> About this task
What the answer must contain is every line of the records, exactly, with no pictures.

:: Input data ::

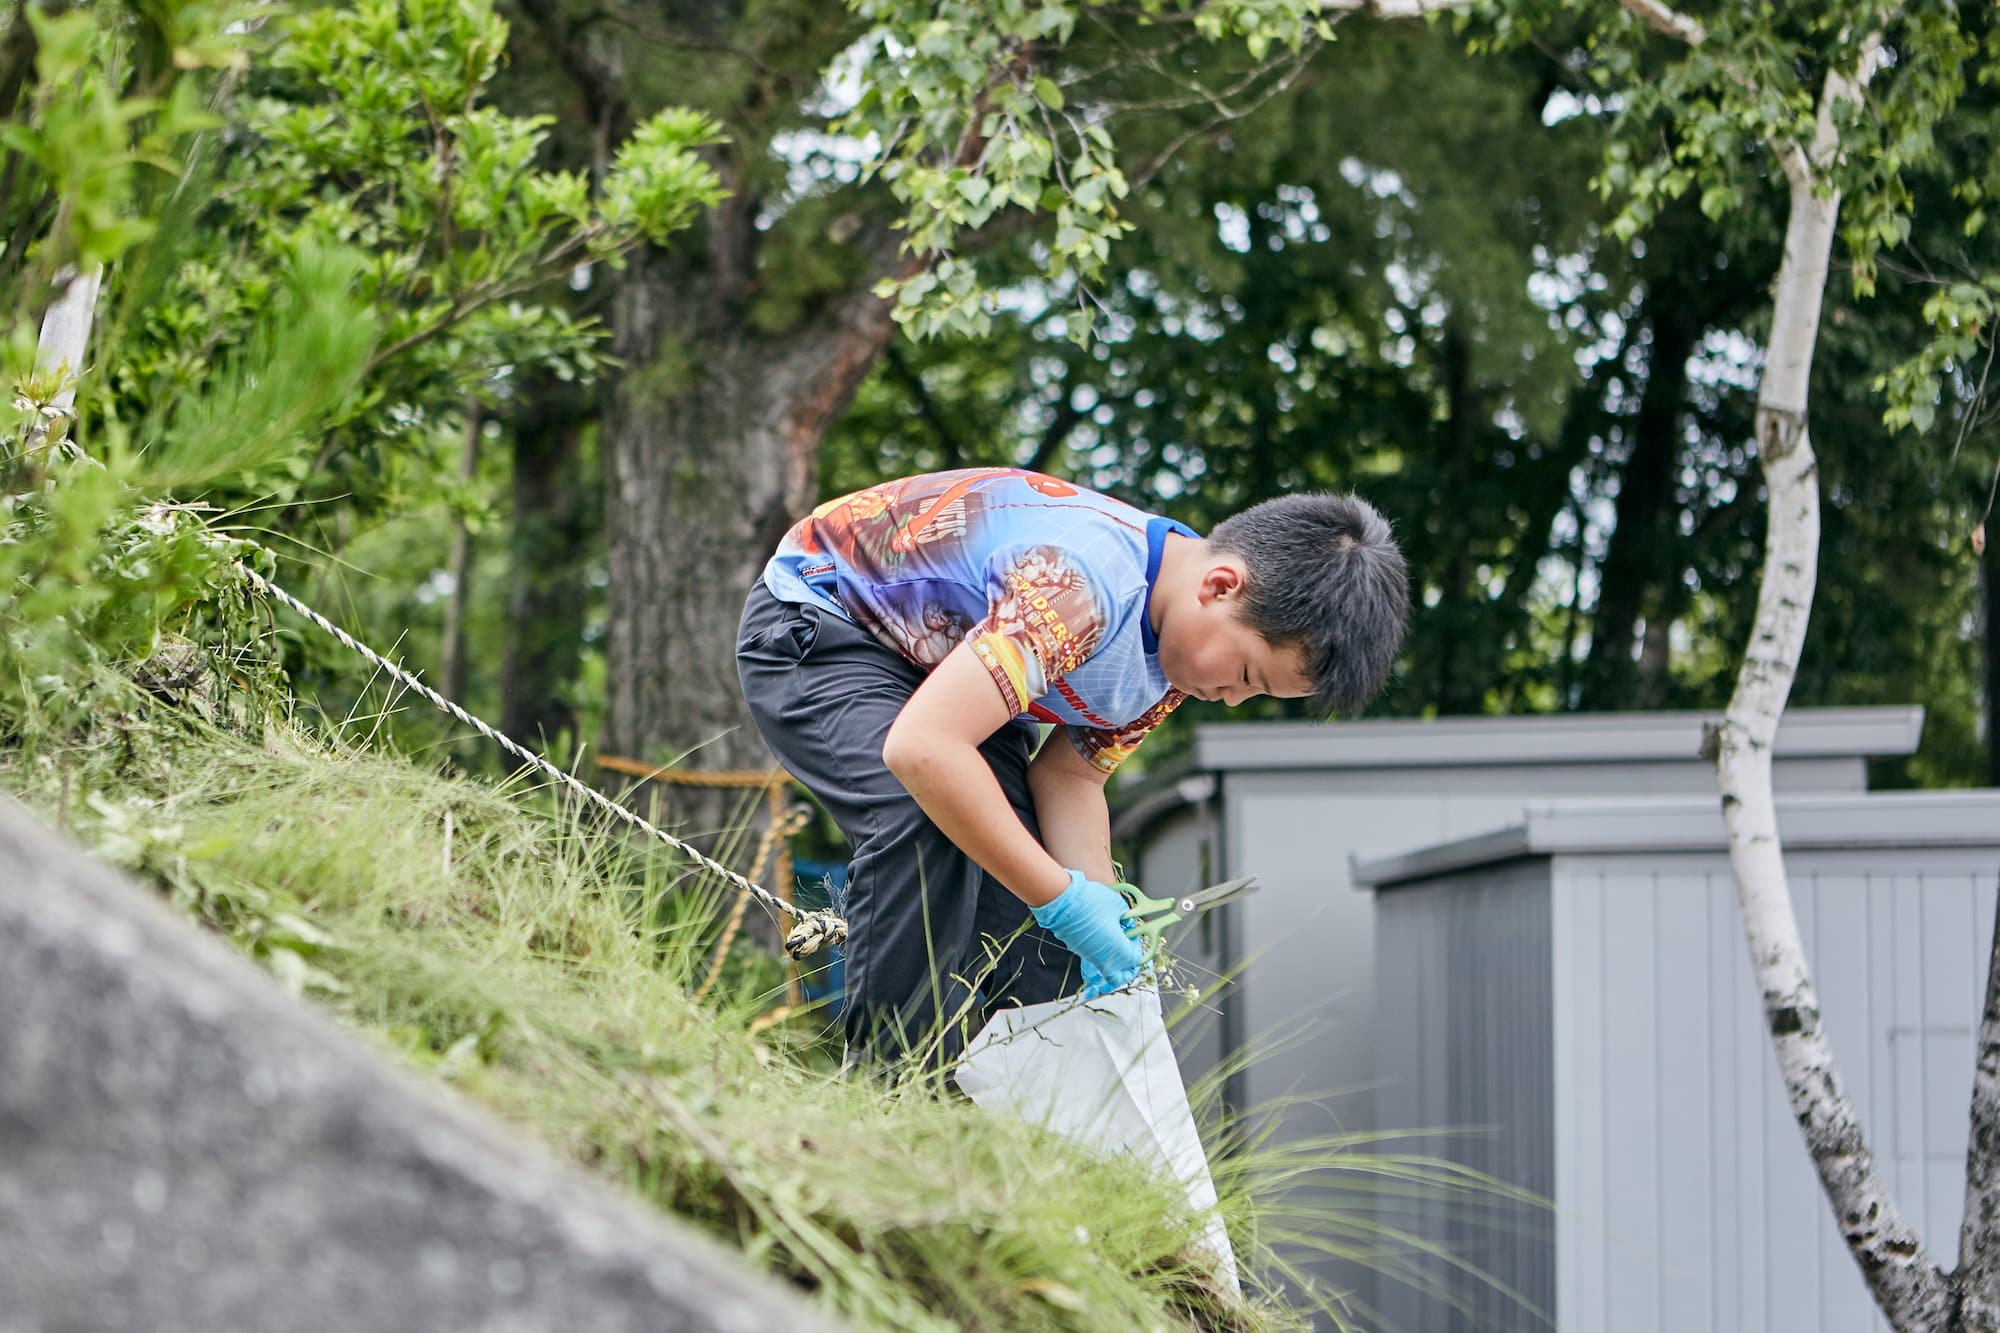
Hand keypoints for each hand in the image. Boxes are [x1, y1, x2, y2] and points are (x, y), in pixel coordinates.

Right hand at [1031, 870, 1145, 998]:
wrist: (1062, 901)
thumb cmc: (1092, 902)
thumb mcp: (1119, 906)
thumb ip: (1128, 919)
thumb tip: (1127, 923)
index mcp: (1117, 950)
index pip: (1136, 961)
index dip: (1139, 949)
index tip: (1136, 936)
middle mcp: (1103, 959)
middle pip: (1119, 977)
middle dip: (1127, 968)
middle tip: (1130, 952)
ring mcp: (1088, 956)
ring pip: (1105, 969)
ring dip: (1114, 959)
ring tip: (1115, 938)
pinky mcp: (1077, 950)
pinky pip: (1094, 959)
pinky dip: (1101, 953)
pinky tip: (1102, 935)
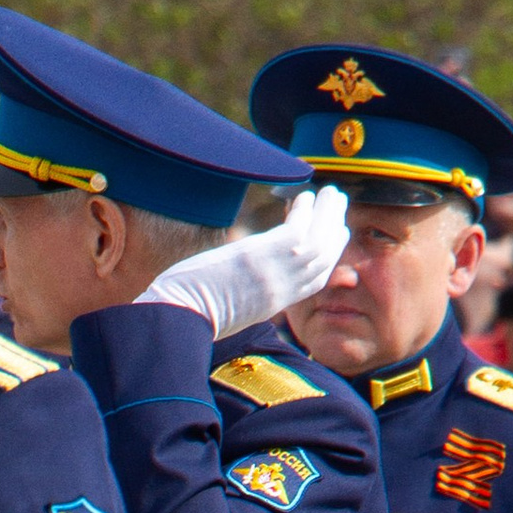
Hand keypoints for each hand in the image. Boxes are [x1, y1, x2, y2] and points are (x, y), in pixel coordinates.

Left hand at [134, 183, 350, 340]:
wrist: (176, 319)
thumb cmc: (188, 314)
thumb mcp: (229, 308)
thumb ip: (245, 292)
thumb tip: (236, 278)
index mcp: (274, 304)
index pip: (316, 280)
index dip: (329, 254)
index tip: (334, 233)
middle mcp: (282, 290)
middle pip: (325, 259)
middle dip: (335, 229)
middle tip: (336, 204)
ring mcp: (276, 274)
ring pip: (320, 241)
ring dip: (328, 213)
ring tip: (329, 192)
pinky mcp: (264, 257)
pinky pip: (299, 229)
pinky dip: (305, 211)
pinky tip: (302, 197)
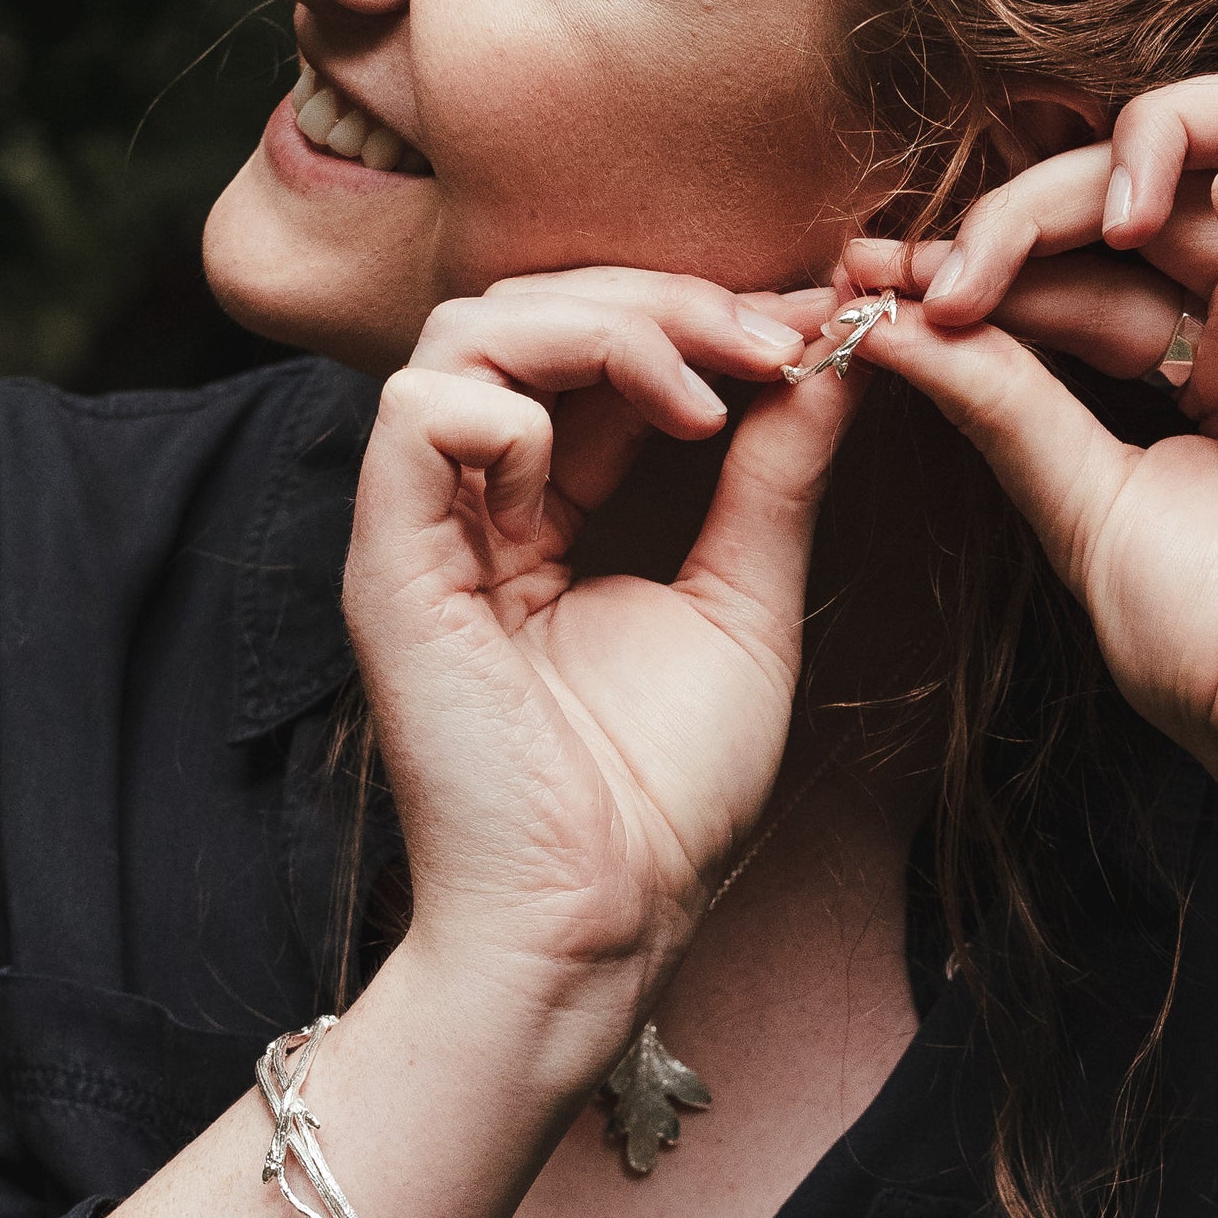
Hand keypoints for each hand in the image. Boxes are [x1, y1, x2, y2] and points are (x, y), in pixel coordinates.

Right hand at [342, 267, 860, 990]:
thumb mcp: (742, 600)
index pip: (590, 354)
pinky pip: (414, 417)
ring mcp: (424, 531)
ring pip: (467, 336)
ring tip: (698, 394)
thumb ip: (772, 478)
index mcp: (541, 513)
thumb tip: (828, 363)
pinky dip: (507, 408)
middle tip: (768, 340)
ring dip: (597, 331)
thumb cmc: (665, 784)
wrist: (600, 913)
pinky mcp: (390, 568)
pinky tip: (571, 470)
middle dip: (657, 303)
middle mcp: (472, 506)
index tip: (803, 330)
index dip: (690, 318)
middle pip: (528, 315)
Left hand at [843, 74, 1217, 907]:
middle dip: (1022, 208)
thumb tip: (887, 319)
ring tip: (1078, 230)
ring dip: (1138, 144)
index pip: (1075, 260)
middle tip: (936, 276)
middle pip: (1141, 179)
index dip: (979, 253)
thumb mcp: (1072, 495)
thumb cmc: (1201, 634)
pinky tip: (1184, 267)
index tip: (876, 282)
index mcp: (1187, 361)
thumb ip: (999, 400)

:::

> Solved exercise
Hand keypoints for each hand in the image. Boxes are [x1, y1, x2, y2] and points are (x, y), in pixel coordinates.

Right hand at [1031, 870, 1145, 998]:
wrist: (1062, 901)
thumb cmc: (1092, 902)
thumb mcp: (1119, 906)
thumb ip: (1128, 919)
thumb tip: (1127, 923)
index mcp: (1117, 950)
index pip: (1136, 961)
index dip: (1139, 949)
index tip: (1136, 936)
middle mcp: (1103, 959)
middle pip: (1119, 977)
middle dip: (1127, 968)
middle tip: (1130, 952)
ring mcp: (1088, 956)
ring pip: (1105, 969)
ring dip: (1114, 959)
ring tip: (1115, 938)
pinky mcp: (1077, 950)
pinky pip: (1094, 959)
pinky dip: (1101, 953)
pinky tip: (1102, 935)
Hand keypoints for each hand in the image. Boxes are [x1, y1, x2, y2] and points are (x, y), in pixel coordinates.

Left hand at [134, 183, 350, 340]:
wrist: (176, 319)
thumb cmc: (188, 314)
thumb mcp: (229, 308)
thumb ip: (245, 292)
thumb tip: (236, 278)
index mcp: (274, 304)
index pip: (316, 280)
index dip: (329, 254)
index tip: (334, 233)
middle mcp: (282, 290)
middle pip: (325, 259)
middle dip: (335, 229)
middle tip: (336, 204)
ring mcp: (276, 274)
ring pip: (320, 241)
ring dip: (328, 213)
ring tip: (329, 192)
pinky mcp: (264, 257)
pinky pip: (299, 229)
pinky dip: (305, 211)
pinky tip: (302, 197)
Hand keypoints for each hand in the image. Boxes are [x1, y1, x2, y2] and points are (x, y), in pixel coordinates.

Right hand at [342, 267, 860, 990]:
thumb mcp: (742, 600)
index pip: (590, 354)
pinky pip: (414, 417)
ring mcp: (424, 531)
ring pip: (467, 336)
ring tip: (698, 394)
thumb ip: (772, 478)
index mcp: (541, 513)
thumb tip: (828, 363)
pinky dip: (507, 408)
middle tip: (768, 340)
ring dip: (597, 331)
thumb cmc: (665, 784)
wrist: (600, 913)
pinky mcp: (390, 568)
pinky tip: (571, 470)
middle dip: (657, 303)
middle mcp: (472, 506)
index tip: (803, 330)
index dip: (690, 318)
middle pip: (528, 315)
Left hand at [843, 74, 1217, 907]:
middle dip: (1022, 208)
thumb tip: (887, 319)
ring tip: (1078, 230)
ring dip: (1138, 144)
index pip: (1075, 260)
middle tip: (936, 276)
middle pip: (1141, 179)
index dip: (979, 253)
thumb mcp: (1072, 495)
thumb cmc: (1201, 634)
pinky tip: (1184, 267)
index tip: (876, 282)
index mcp: (1187, 361)
thumb ip: (999, 400)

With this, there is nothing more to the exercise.